Goal of the exercise
Go through the material below and count the lines containing the word "begin". Give that number by itself.

Data provided
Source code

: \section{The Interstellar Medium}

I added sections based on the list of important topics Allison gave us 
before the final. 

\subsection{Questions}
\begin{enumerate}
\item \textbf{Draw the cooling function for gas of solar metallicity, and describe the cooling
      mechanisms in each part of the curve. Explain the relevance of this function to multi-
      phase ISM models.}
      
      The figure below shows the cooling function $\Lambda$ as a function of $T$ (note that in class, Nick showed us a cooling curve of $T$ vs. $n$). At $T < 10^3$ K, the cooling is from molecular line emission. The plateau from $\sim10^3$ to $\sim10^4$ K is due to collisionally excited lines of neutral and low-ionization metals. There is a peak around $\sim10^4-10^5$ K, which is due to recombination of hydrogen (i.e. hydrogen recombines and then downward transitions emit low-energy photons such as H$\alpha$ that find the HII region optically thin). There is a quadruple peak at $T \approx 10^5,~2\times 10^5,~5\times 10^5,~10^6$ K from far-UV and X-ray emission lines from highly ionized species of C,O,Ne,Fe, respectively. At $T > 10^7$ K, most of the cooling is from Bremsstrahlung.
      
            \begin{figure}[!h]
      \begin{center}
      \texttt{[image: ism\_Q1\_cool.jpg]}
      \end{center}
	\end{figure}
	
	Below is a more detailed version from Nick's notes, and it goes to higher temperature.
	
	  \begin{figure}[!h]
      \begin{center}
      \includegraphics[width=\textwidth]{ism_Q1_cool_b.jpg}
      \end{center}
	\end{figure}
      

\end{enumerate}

...

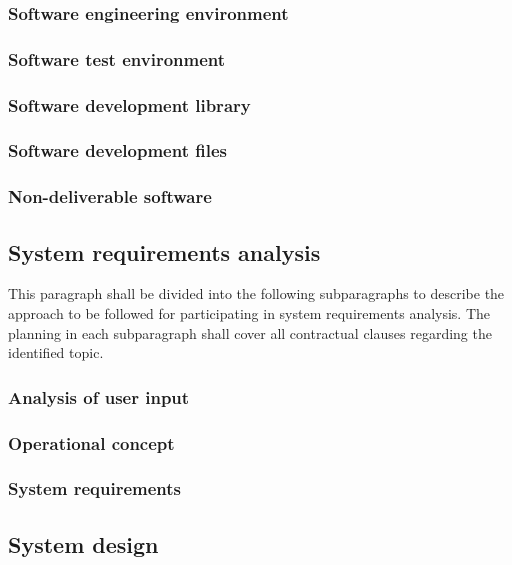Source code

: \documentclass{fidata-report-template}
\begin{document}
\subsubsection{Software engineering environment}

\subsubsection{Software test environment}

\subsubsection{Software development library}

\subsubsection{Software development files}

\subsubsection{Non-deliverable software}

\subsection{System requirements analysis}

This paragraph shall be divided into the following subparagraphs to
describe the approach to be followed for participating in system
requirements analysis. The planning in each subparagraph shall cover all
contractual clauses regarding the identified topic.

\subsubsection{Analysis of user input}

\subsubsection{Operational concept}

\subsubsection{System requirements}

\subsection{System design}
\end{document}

Response
6